▸ **TEXTE À LIRE**:
+===+
Revenons donc à ce brillant ancien étudiant qui préside grâce à un second mandat aux destinées de la France et qui ne put s’empêcher en 2001 de dédier son DEA de philosophie obtenu à l’Université Paris-Nanterre à… Machiavel. Ce même Macron, issu d’un couple de médecins, qui, grâce à Paul Ricoeur dont il fut le collaborateur archiviste, fut membre du comité de rédaction de la célèbre revue « Esprit », intellectuellement biberonné à l’existentialisme, la phénoménologie et une certaine ouverture vers l’herméneutique et la philosophie analytique, mais qui se révèlera particulièrement autiste quant au bouleversement de la configuration géostratégique et économique du monde issu de la chute de l’ex-URSS et de la bipolarité qu’est l’unijambisme américain puis la néo-Guerre froide. Il semble n’avoir que peu saisi l’émergence des sphères asiatique et africaine et l’irruption de puissances régionales un peu partout dans la mappemonde. Il semble surtout tenir mordicus à combler le reflux de la puissance française en Afrique et plus généralement européenne y compris au sein même du vieux continent par le « ministère de la parole ». D’où ses improbables et bien vaines incursions dans le conflit russo-ukrainien et – plus grave encore – son tonitruant désaveu par la classe politique libanaise à laquelle il se permit d’administrer un ultimatum resté sans lendemain. Autant de pétards mouillés ainsi lancés à tort et à travers, et même une certaine lâcheté comme le prouve son dernier déplacement auprès de la camarilla des caporaux d’Alger !
Ainsi boostée hors du Mali, de la Guinée, de la Centrafrique et peut-être demain du reste de l’ensemble de l’Afrique francophone – la CEDEAO ne cesse d’exiger l’abolition de la mainmise du Trésor français sur le Franc CFA –, la France macronienne se refuse à toute adaptation aux nouvelles réalités des Afriques du nord, de l’ouest, de l’est et du sud. Comme d’ailleurs à la marginalisation de l’Occident au profit de la Chine, de l’Inde et des nouvelles puissances régionales qui émergent crescendo à la faveur de la néoglobalisation dorénavant en action.
+===+
▸ **ENTRÉES FOURNIES**:
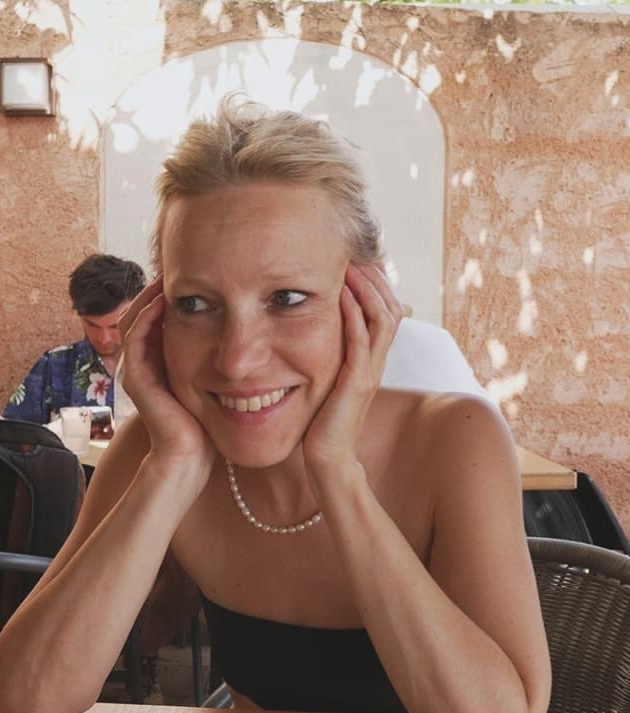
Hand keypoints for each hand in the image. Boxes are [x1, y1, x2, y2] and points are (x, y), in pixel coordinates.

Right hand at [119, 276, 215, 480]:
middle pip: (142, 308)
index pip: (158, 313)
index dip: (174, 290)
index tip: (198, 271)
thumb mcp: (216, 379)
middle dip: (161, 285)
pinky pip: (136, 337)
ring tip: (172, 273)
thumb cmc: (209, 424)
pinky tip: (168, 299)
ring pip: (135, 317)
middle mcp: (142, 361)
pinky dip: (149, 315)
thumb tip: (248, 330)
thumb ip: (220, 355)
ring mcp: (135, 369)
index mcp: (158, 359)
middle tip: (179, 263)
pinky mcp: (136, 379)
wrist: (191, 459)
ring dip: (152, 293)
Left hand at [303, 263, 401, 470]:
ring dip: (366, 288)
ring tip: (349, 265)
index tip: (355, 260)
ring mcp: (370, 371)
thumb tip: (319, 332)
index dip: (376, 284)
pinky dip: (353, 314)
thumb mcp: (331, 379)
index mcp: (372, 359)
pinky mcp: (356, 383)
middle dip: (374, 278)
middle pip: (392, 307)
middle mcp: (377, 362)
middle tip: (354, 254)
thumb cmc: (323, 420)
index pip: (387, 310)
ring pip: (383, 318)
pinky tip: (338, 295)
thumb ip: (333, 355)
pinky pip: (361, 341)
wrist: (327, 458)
+===+
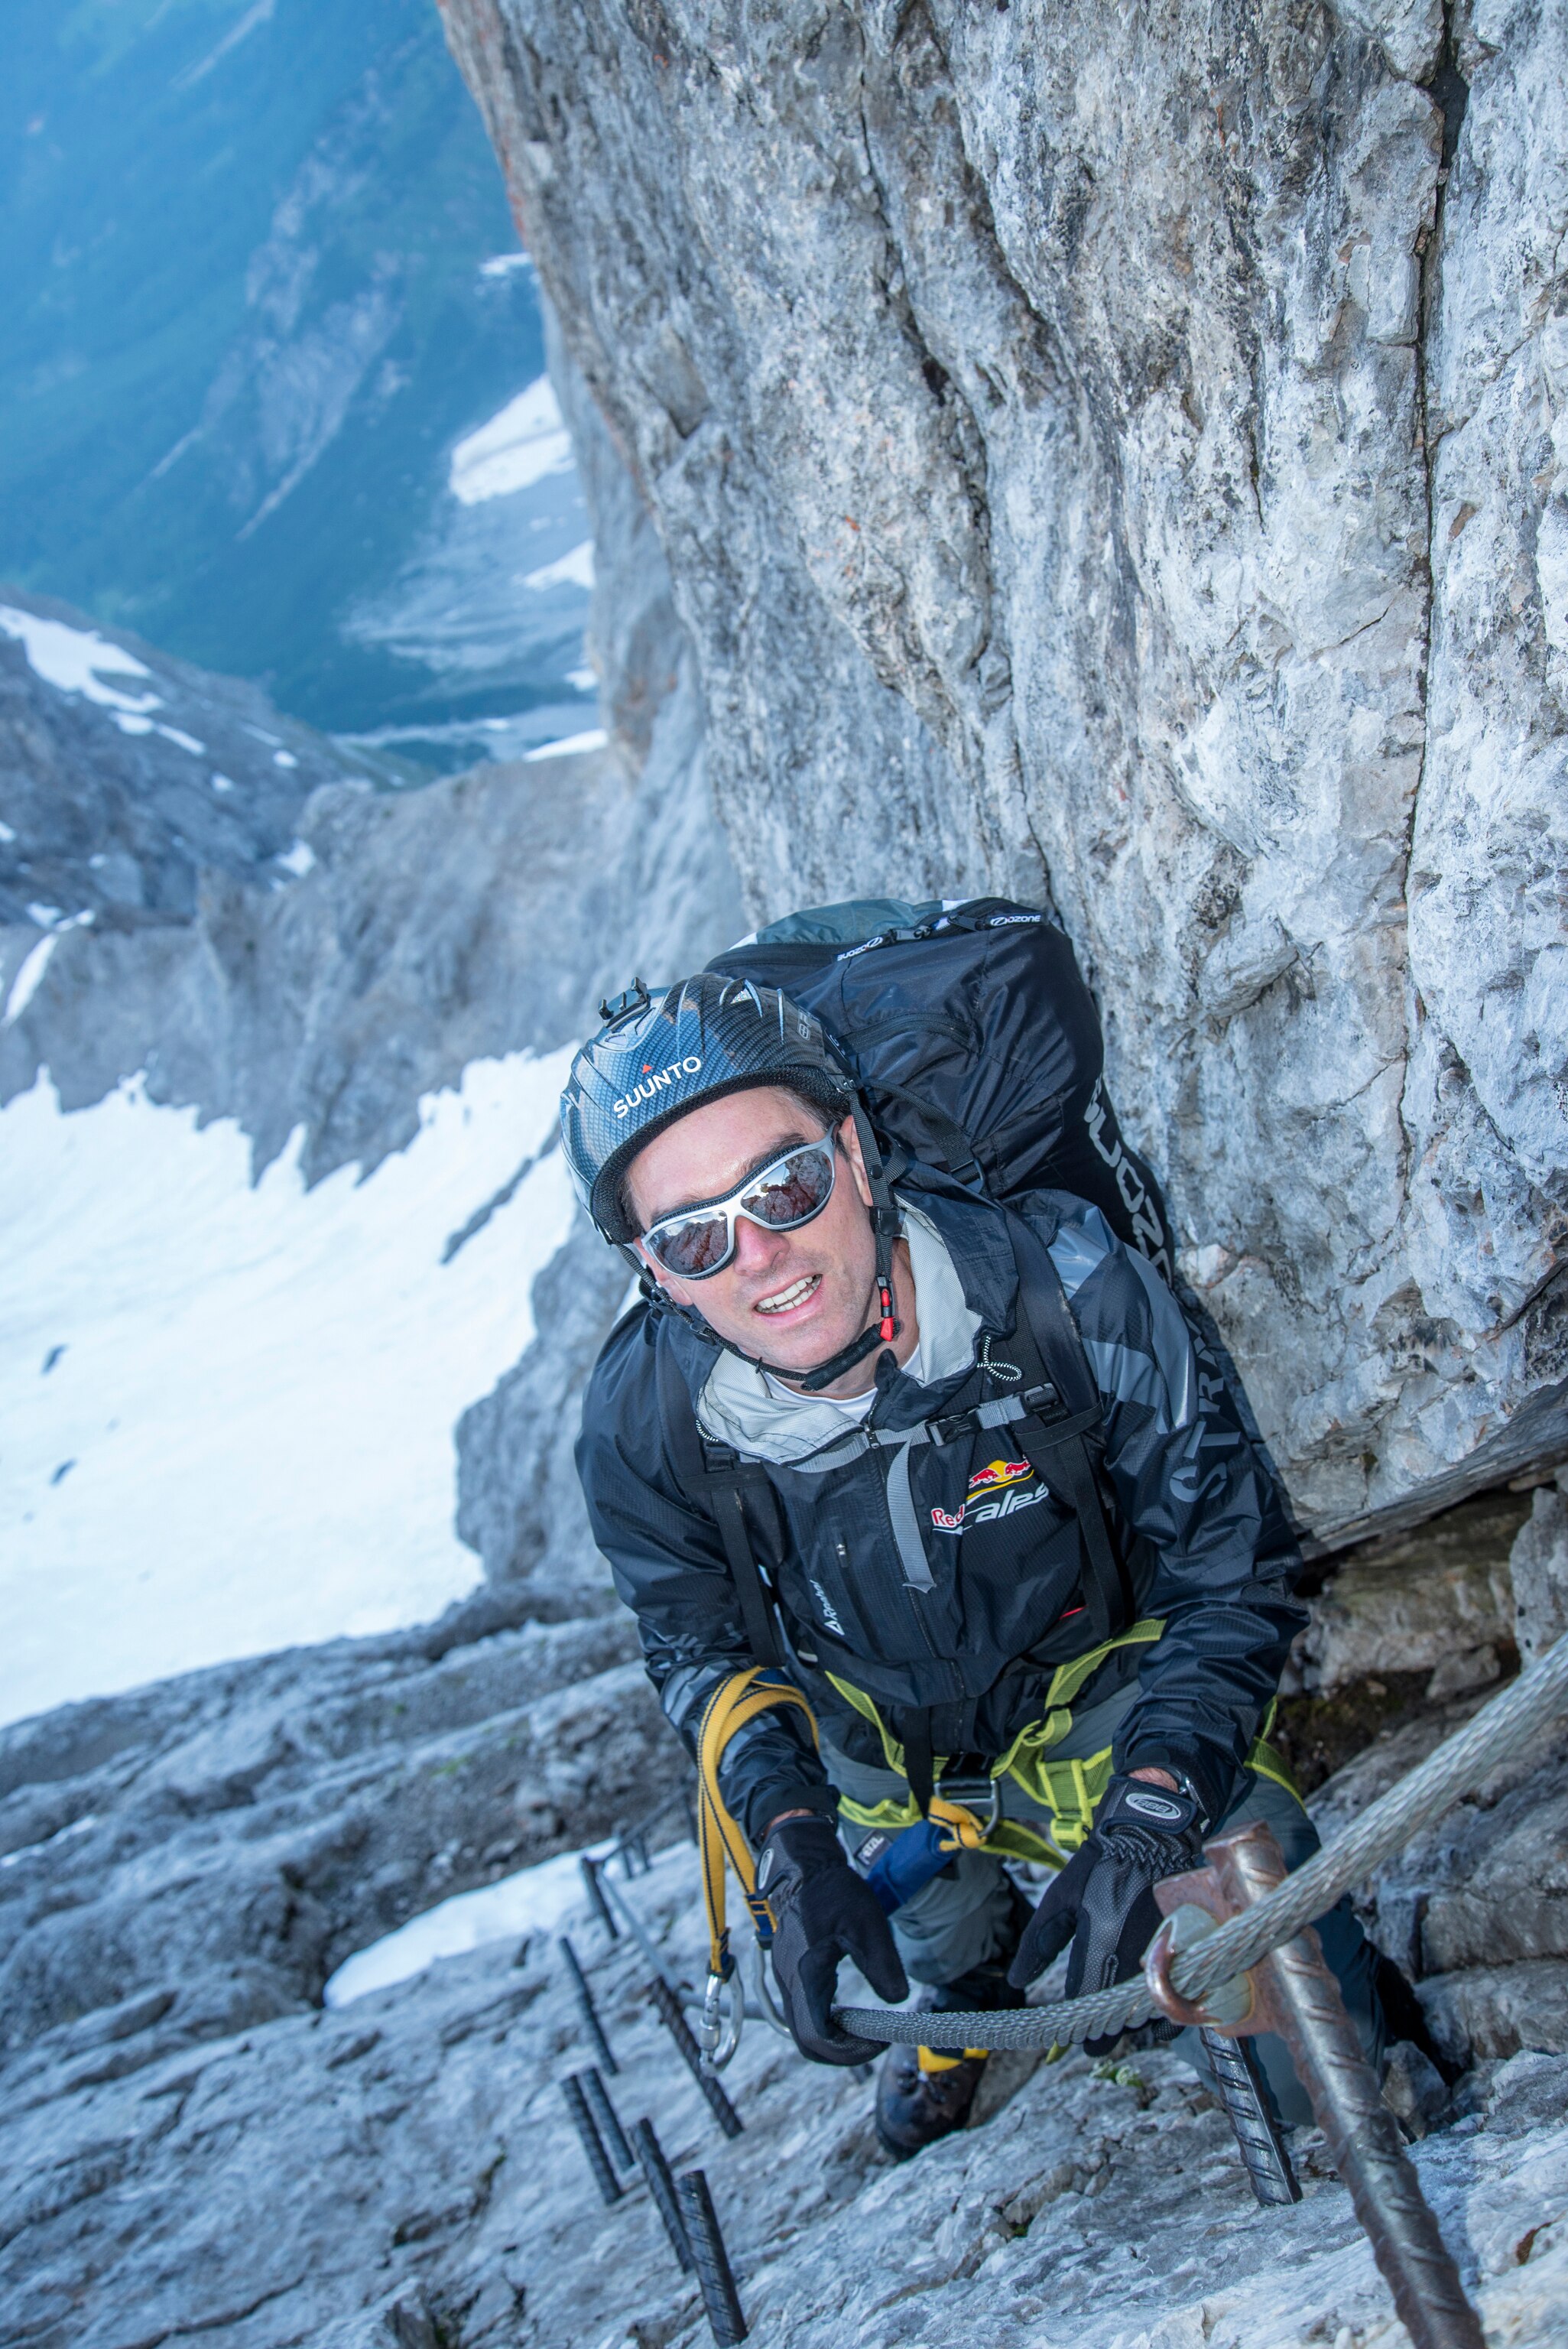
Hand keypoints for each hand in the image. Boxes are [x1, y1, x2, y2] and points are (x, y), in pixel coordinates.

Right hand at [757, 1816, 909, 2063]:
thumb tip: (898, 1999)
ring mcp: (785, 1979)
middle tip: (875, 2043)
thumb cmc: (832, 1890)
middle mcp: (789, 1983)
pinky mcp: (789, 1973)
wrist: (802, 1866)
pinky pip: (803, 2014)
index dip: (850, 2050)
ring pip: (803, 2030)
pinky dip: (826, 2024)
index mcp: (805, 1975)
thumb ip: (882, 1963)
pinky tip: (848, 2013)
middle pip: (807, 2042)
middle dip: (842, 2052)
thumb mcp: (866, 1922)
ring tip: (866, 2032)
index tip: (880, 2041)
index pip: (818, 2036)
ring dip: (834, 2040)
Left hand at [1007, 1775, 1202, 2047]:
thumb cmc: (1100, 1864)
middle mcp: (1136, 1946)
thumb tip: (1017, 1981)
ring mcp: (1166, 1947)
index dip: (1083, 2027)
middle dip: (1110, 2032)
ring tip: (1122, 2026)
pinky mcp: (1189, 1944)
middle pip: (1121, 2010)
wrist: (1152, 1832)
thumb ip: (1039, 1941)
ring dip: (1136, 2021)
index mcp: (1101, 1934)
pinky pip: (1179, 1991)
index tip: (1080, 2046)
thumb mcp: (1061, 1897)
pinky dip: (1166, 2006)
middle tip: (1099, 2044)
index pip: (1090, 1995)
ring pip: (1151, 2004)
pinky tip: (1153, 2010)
+===+
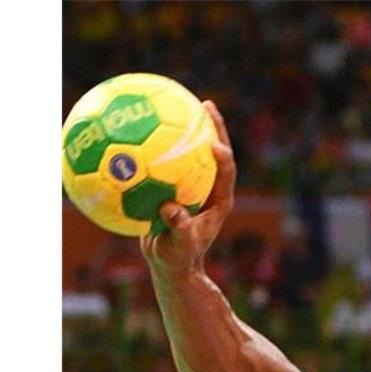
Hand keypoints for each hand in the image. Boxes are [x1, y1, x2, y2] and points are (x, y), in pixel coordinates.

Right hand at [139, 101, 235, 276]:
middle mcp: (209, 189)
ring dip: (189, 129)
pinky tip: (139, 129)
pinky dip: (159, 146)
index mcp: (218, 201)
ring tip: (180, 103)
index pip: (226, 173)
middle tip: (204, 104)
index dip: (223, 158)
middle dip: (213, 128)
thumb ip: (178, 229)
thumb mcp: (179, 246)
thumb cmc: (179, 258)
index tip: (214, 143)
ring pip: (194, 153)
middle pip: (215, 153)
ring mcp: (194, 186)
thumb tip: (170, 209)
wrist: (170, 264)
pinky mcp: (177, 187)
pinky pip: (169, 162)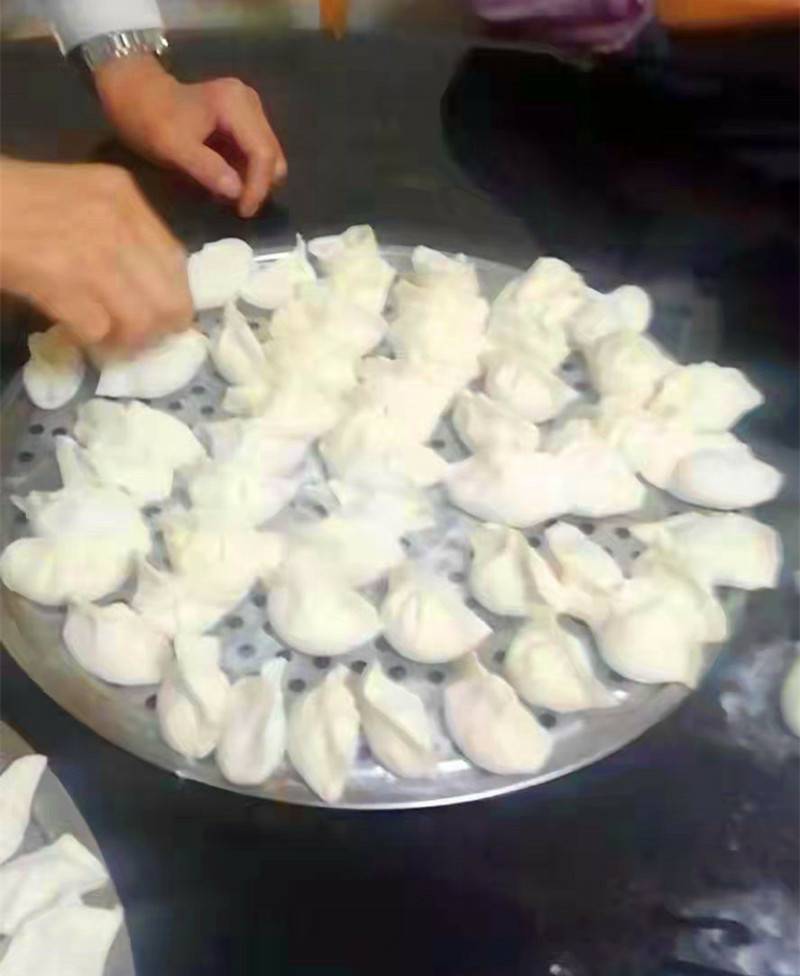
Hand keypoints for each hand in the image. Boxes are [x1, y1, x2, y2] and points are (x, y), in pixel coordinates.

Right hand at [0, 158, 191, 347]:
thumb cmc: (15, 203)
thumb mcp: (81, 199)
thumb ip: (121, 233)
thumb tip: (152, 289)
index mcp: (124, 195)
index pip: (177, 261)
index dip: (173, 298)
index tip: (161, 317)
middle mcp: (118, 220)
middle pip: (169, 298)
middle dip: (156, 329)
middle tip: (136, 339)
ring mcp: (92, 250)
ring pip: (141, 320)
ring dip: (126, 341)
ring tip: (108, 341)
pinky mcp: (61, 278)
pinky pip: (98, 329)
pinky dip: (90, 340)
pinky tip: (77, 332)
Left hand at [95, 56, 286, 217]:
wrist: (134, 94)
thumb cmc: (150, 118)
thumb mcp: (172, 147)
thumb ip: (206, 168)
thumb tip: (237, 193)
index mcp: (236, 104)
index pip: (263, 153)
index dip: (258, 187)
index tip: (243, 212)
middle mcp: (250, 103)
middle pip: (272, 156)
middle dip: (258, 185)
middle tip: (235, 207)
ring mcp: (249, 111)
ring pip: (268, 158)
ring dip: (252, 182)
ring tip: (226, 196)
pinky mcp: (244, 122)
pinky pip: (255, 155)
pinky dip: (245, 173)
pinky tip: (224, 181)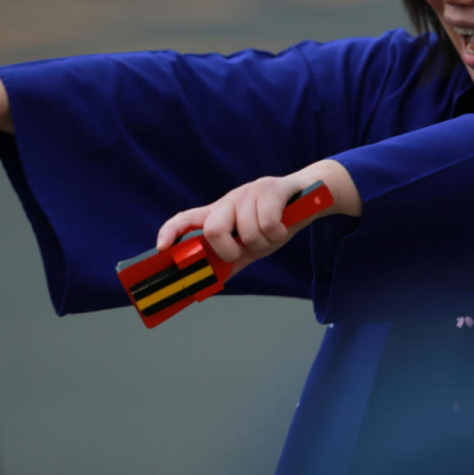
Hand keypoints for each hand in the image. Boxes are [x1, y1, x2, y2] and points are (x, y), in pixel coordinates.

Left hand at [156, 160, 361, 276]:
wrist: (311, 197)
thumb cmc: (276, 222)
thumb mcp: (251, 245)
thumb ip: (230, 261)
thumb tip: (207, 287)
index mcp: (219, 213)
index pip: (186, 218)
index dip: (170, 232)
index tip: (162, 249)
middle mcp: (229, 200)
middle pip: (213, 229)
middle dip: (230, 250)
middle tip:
+===+
▸ **CONSIGNE A**:
Répondez à ces questions sur le texte consacré à la politique de Macron :
(i) À qui Macron dédia-t-il en 2001 son DEA de philosophie ?
(ii) De quelle revue fut-il membre du comité de rédaction ?
(iii) Quelle organisation exige l'abolition de la mainmise du Trésor français sur le Franc CFA ?
▸ **CONSIGNE B**:
Poursuivez le texte sur la politique de Macron après sa dernière phrase.

▸ **RÉPONSE ATTENDUE A**:
(i) À Machiavel.
(ii) La revue « Esprit ».
(iii) La CEDEAO.

▸ **RÉPONSE ATTENDUE B**:
Voilà pourquoi l’urgence d’un réexamen sérieux de la doctrine française quant au rayonnement de Paris dans le concert des nations s’avère vitale autant pour Paris que pour ses alliés historiques comme le royaume du Maroc. Une remise en question dont le prix est le recentrage drastique de la diplomatie française sur la base de partenariats dépourvus de paternalisme et assis sur le socle de l’égalité et du win-win.
A la veille de cette visite de Macron annoncée par Paris dès le lendemain de celle qu’il effectua en Algérie, mais nullement confirmée par le Maroc, il serait temps pour le président français de valider la nullité de la vieille épée de Damoclès que la France a longtemps dressée au-dessus de la tête du Maroc avant la reconnaissance par les USA de la marocanité des provinces sahariennes. Une validation qui passe dorénavant par la proclamation solennelle de l’adhésion de Paris au Plan d’autonomie comme seule et unique issue du conflit artificiel fomenté par les ex-soudards français devenus gouvernants à Alger. Le fameux « en même temps » macronien n’a plus aucune raison d’être dans cette affaire où la totalité des membres permanents du Conseil de sécurité s’achemine doucement mais sûrement vers l’adoption des vues marocaines. En tout état de cause, le Royaume ne peut plus supporter les « janusseries » diplomatiques françaises où la crainte du fameux « nif » algérien – النخوة على الخوا – doublée de mercantilisme gazier ne cesse de copuler avec une frilosité maladive quant aux droits légitimes de cet ex-Empire Chérifien goulûment dépecé qu’est aujourd’hui le Royaume du Maroc à une intégrité territoriale universellement reconnue. Bas les masques !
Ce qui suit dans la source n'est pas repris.